Coronavirus, in aria per 30 minuti e distanza di sicurezza di 4,5 metri

coronavirus cina, uno studio sulla distanza di sicurezza

Il coronavirus potrebbe rimanere nell’aria per 30 minuti e propagarsi fino a 4,5 metri (aumentando così notevolmente la distanza di sicurezza rispetto alle disposizioni attuali) in ambienti chiusi. Lo afferma uno studio fatto in Cina da alcuni epidemiologi e pubblicato sulla rivista scientifica Practical Preventive Medicine. Il rischio di contagio, se questi dati venissero confermati, imporrebbe dunque di adottare delle misure ancor più restrittive rispetto a quelle attuali, soprattutto se si pensa ad ambienti chiusi come un autobus o un ufficio. Naturalmente quanto emerso dallo studio fatto in Cina avrà bisogna di essere confermato da ulteriori analisi, ma se fosse vero che il coronavirus è in grado di propagarsi da un soggetto ad un altro che è a distanza di 4,5 metri, si spiegherebbe la grande contagiosità del COVID-19.
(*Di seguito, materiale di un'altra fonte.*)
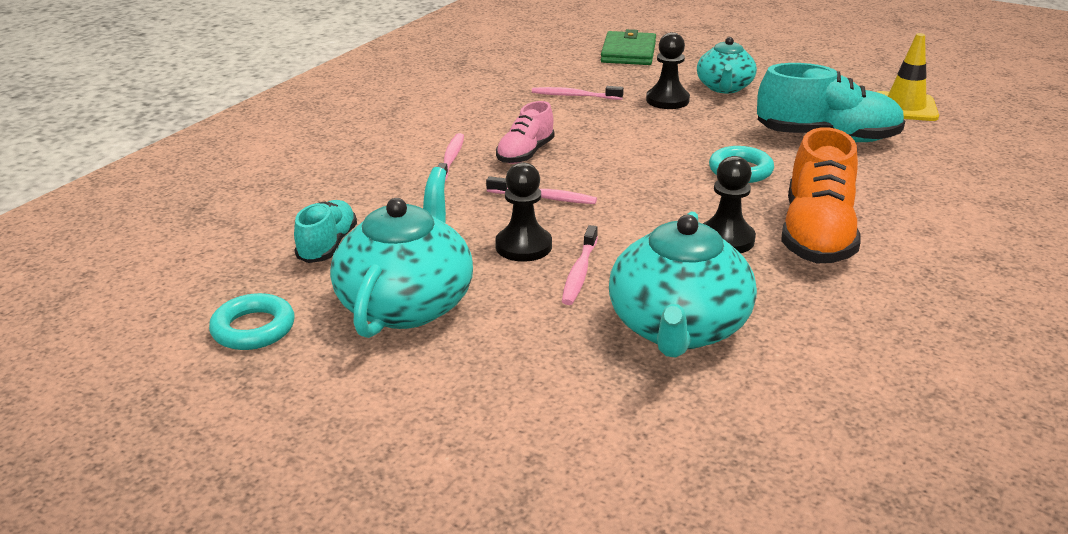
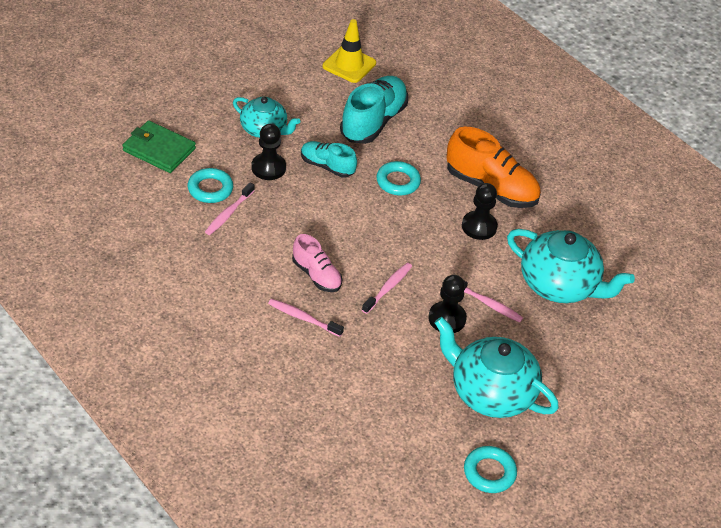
camera: 75 degrees left, 15 degrees up
turquoise shoe [294,200,357,263] -> turquoise shoe moved to [301,141,357,177]
none -> turquoise ring [188,168,233,203]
Coronavirus e distanza di sicurezza

Gli studiosi hanno analizzato anche la capacità di questo virus di rimanere sulle superfici con cui entra in contatto rilevando che a 37 gradi centigradi ha una resistenza di 2-3 giorni su vetro, metallo, plastica, carta e tessuti. Nelle feci e nei liquidi corporei avrebbe invece la capacità di resistenza fino a 5 giorni.

I dettagli dell’esperimento

Lo studio condotto in Cina ha riguardato i casi risalenti al 22 gennaio 2020, quando il coronavirus rappresentava solo un emergenza nazionale per il Paese asiatico. Un passeggero che avvertiva già i sintomi della malattia, rinominato “A”, è salito su un autobus di 48 posti sedendosi, senza mascherina, al penultimo posto. L’uomo non avrebbe avuto interazioni dirette con gli altri passeggeri durante il viaggio, della durata di 4 ore.

Il coronavirus si sarebbe però propagato ed il contagio si sarebbe esteso ad altri 7 passeggeri prima che “A” scendesse dal mezzo. Alcuni dei contagiati erano seduti sei file più avanti rispetto ad “A”, ad una distanza calcolata di 4,5 metri. Inoltre, circa 30 minuti dopo la conclusione del primo esperimento, un gruppo di persone sarebbe salito sull’autobus e uno di loro, che non indossava la mascherina, sarebbe stato contagiato per via delle particelle inalate dal gruppo di passeggeri seduti in precedenza.

Lo studio ha inoltre dimostrato che il contagio da coronavirus ha riguardato i soli soggetti sprovvisti di mascherina protettiva . Come detto, al momento l’analisi data è ancora molto incompleta e per questo non può considerarsi attendibile, ma naturalmente può rappresentare un monito nella lotta al coronavirus.